With 3GB of RAM and an Exynos 7880 Octa-core 1.9 GHz Cortex-A53 processor, the Samsung Galaxy A5 handled everything we threw at it with ease. Basic apps like word processing and Chrome launched and ran without issue, and games from Hearthstone to Super Mario Run and Need for Speed: No Limits ran fine as well. App switching was quick and painless and video and music streaming worked fine as one would expect.


As mentioned in the Design section above, the single speaker is located on the right-hand side of the phone just above the power button. At first this seemed like an odd choice but it works pretty well, especially for watching videos in horizontal mode as it throws the sound up and not out to the side.

The single speaker is definitely in an interesting spot on the Samsung Galaxy A5.

As far as actual sound quality goes, the Galaxy A5 does have pretty loud sound, and it is crisp and clear. However, as is the case with most smartphones, there’s not a lot on the bass end of the spectrum and the phone tends to favour mids and highs more.


Samsung’s camera app can be opened from the camera app or by pressing the Home button twice. There are many methods to take pictures including tapping on the screen, by adding a floating camera button on the screen in Auto and Selfie modes, or by saying keywords like “Smile,” “Cheese,” “Capture,” “Shoot,” or “Record Video.”

An unedited, 100% crop of a sample photo taken with the Samsung Galaxy A5.

A number of default settings for photos are available including Auto, Pro, Panorama, Hyperlapse, HDR, Night, and Food. A number of Basic and Beauty filters are also available for giving your photos a different look and feel. Focusing is pretty quick and you can adjust the brightness with a simple slider even in Auto mode to get the right amount of lighting based on your subject. Picture quality indoors and out, with and without the flash is decent as well and definitely more than acceptable.

Some of the included camera filters.

With dual 16MP cameras, you can be assured that you’ll be getting high-quality selfies as well if that’s your thing. While you can tap the screen to easily take selfies, you can also enable gesture control which will take your picture a few seconds after holding your hand with your palm facing the camera. It’s an interesting feature and gives you a few seconds to get ready for that “perfect” selfie.

Reception/Call Quality

During our testing we had no issues with reception on our local LTE networks and call quality was crisp and clear during our test calls. Connecting to 2.4 and 5GHz wireless networks was painless and speeds experienced were as expected.

Battery Life

With a 3,000mAh battery, Samsung claims the Galaxy A5 should last between 13 hours (for 3G internet browsing) and 78 hours (audio playback with Always-On screen turned off) on a single charge depending on your usage and activities. During average daily usage, I still had some battery left over at the end of the day, anywhere between 10 and 25% with between 2 and 4 hours of screen on time. While this leaves something left to be desired for weekend trips, the Galaxy A5 also features Samsung’s Fast Charging so you can get a decent boost in battery life in a relatively short time.
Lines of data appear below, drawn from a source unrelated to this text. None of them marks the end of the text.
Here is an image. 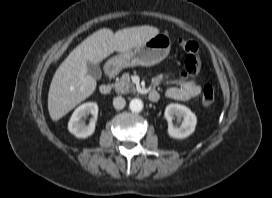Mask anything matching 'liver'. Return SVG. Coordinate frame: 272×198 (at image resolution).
Masks as SVG:
<instances>
[{
	"label": "liver",
	"mask_w": 272,
	"mask_h": 198,
	"mask_svg": "<svg viewBox=\"0 0 272 198\" xmlns=\"http://www.w3.org/2000/svg\"><path fill=\"white\" fill-rule=\"evenodd\" d=\"M159 34L153 26L118 30L102 28L88 36L56 70L48 93V111L57 121L88 98L96 89V80L88 74L87 63L98 64L113 52L136 48Z\"/></svg>",
	"instance_id": "1"
}]
</instances>
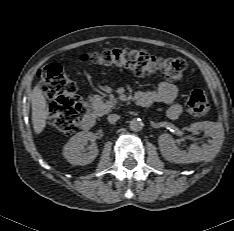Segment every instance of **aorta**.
<instances>
[{
	"mask_svg": "<svg viewBox=\"0 0 234 231\" xmlns=\"http://www.w3.org/2000/svg\"><path fill=\"white\" fill-rule=\"evenodd\" d=\"M143 122L140 118H134L130 121L129 127L132 131L138 132L143 128Z\"/></svg>",
	"mask_w": 234,
	"mask_h": 231,
	"instance_id": "762f6f07",
	"label": "aorta"
}]
</instances>
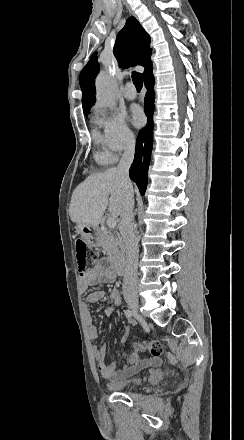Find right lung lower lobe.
Masks as SVG:
<instances>
[{"label": "right lung lower lobe", "mask_w": 244, "mask_h": 440, "mask_svg": "<svg viewBox=\"0 0 244 440\" xmlns=\"http://www.w3.org/2000/svg\"><path fill=\"white\" fill-rule=\"evenodd\" d=\"M143 80L148 89L144 105L148 121L146 126L139 131L135 159L129 170L130 178L137 184L141 195H144L147 187L148 167L153 145L154 76L152 70L146 73Z\"/></svg>", "instance_id": "right-lung-lower-lobe-1"}]
</instances>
Samsung has also included various power saving options which limit things like screen brightness, CPU speed, background network usage, and more to further extend your battery life.
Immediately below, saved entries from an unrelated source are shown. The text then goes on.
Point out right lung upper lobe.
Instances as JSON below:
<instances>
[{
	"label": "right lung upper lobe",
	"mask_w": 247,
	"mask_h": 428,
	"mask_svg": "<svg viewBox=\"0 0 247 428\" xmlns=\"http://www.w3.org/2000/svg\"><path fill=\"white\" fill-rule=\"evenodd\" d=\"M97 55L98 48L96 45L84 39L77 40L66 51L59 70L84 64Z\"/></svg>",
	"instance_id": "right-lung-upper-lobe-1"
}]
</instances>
At any rate, during our testing I had no issues getting through an average day without having to charge the phone back up before turning in for the evening.


With an MSRP of $450CAD, the Samsung Galaxy A5 definitely sits in the middle of the road between budget and flagship smartphones. If you can’t afford to shell out for something more expensive and are looking for something a little beefier than budget offerings, the Galaxy A5 is worth a look. Depending on what carrier you’re with, you can pick it up for as low as nothing down on a 2-year plan as well.


If you’re looking for a mid-range smartphone with a decent camera and premium looking design, the Samsung Galaxy A5 is definitely worth considering.

*We were sent a demo unit of the Samsung Galaxy A5 for the purposes of this review.